The whole interaction took about 15 seconds. Previously, this would have been a 20-minute back-and-forth between me, the service desk, and my manager.
What impressed me most was the reasoning. When I tested with a different user who already had Microsoft Project, the agent didn't just blindly submit another request. It said, "Looks like you already have Microsoft Project assigned. Are you having trouble accessing it, or do you need an additional license?" That's contextual problem-solving, not scripted response.
Practical Tips from the Trenches
After spending a few weeks with AI Agents, here's what I wish someone had told me on day one:
Start with the out-of-box agents. ServiceNow ships pre-configured agents for IT, Customer Service, and HR use cases. Clone one of these and modify it rather than building from zero. You'll learn the patterns faster.
Name your skills descriptively. The agent uses skill names and descriptions to decide which tool to pick. If you name a skill "Action 1," the agent has no context. Name it "Reset Active Directory Password for User" and the agent knows exactly when to deploy it.
Test with real-ish scenarios, not happy paths. My agent handled "I need software" beautifully. It struggled with "My boss said I should have gotten Project last month but it never showed up." Complex, multi-part requests reveal where your skill set has gaps.
Use the analytics. AI Agents Studio includes dashboards showing how often agents intervene, where they escalate to humans, and which skills get used most. This data is gold for figuring out where to add new skills or adjust guardrails.
Honest Limitations
Let me be real about what's not perfect:
- You need clean data. The agent's reasoning is only as good as your CMDB and catalog data. If your software catalog is a mess of duplicates and stale entries, the agent will make confusing recommendations. Clean your data first.

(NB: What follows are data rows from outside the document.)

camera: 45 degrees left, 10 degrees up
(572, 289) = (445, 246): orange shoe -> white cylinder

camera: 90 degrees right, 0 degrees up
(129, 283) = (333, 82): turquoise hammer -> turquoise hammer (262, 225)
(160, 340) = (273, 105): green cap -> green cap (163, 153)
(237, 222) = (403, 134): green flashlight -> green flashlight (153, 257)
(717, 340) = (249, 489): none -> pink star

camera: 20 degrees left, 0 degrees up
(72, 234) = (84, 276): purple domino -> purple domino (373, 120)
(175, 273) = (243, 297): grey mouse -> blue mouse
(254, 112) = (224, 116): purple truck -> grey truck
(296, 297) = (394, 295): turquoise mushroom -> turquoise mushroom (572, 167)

- Complex multi-system workflows still need Flow Designer. If a resolution requires orchestrating across five external APIs with error handling and retries, build that in Flow Designer and expose it as a single skill. Don't make the agent micromanage complex integrations.
- There's a learning curve on skill design. Figuring out the right granularity—what's one skill versus two—took iteration. Too granular and the agent gets confused by options; too broad and it can't adapt. Expect to refine.

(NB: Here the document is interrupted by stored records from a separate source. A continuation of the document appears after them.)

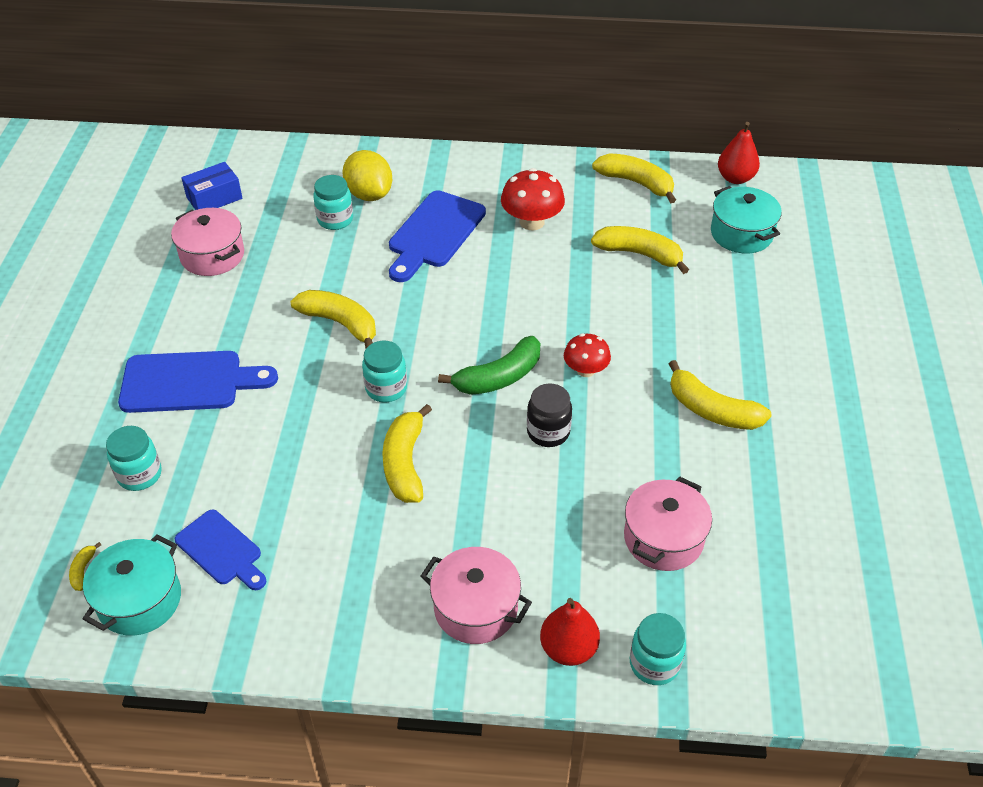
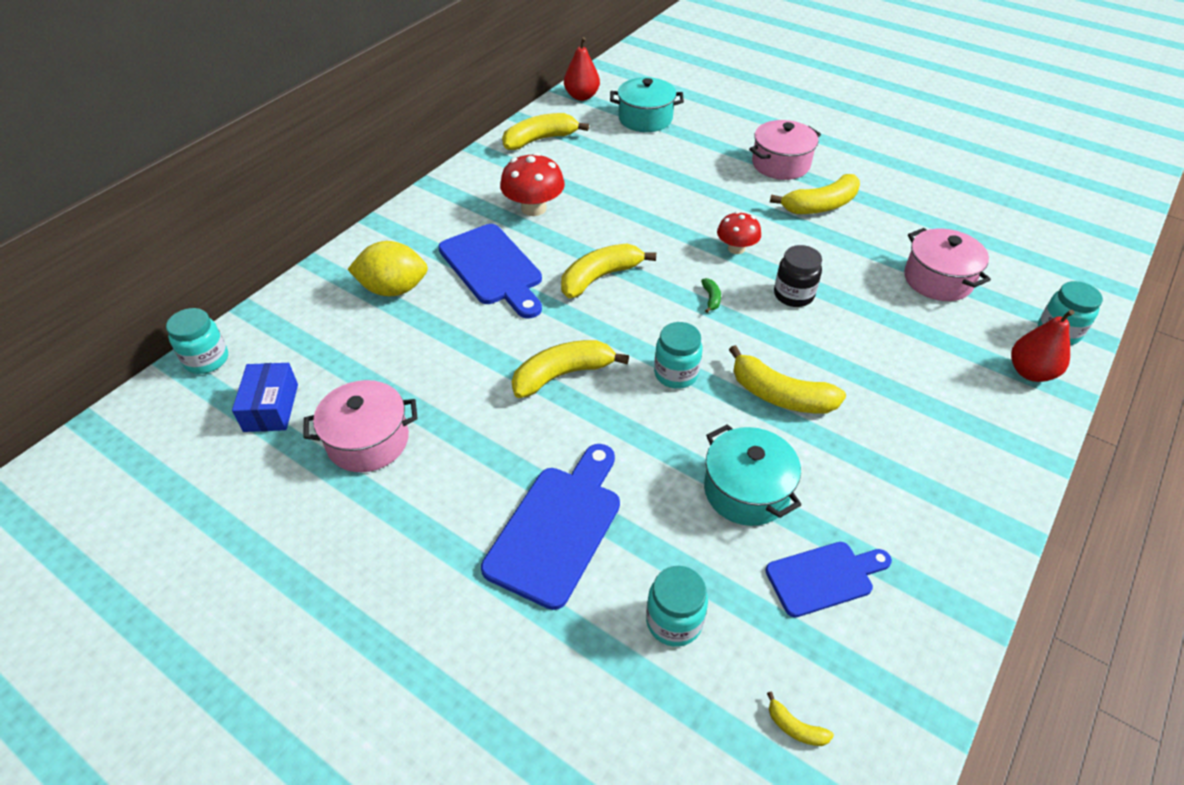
camera: 60 degrees left, 0 degrees up
(139, 600) = (863, 679): turquoise pot -> turquoise pot (746, 490)
(335, 220) = (407, 326): turquoise jar -> turquoise jar (207, 360)
(476, 608) = (970, 411): pink pot -> pink pot (780, 164)
(499, 377) = (711, 298): green banana -> green banana, size x0.43
(639, 254) = (625, 171): yellow banana -> yellow banana (600, 277)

- Patch requirements are strict. If you're on an older instance, the upgrade path to get AI Agents working is non-trivial. Plan for it.
The Bottom Line
ServiceNow AI Agents represent a genuine shift from scripted automation to dynamic problem-solving. After seeing my Software Access Assistant handle real requests—checking context, reasoning through approval rules, and taking appropriate action—I'm convinced this is the direction service management has to go. The days of building rigid decision trees for every scenario are numbered.
The key is starting small. Pick one painful, repetitive workflow. Build an agent for it. Give it a handful of well-named skills. Set guardrails that keep you comfortable. Then watch it work, learn from the analytics, and expand from there.
My backlog is down to 40 incidents. My team is finally working on problems that actually require human judgment. And the agents? They're handling the rest, 24/7, without complaint.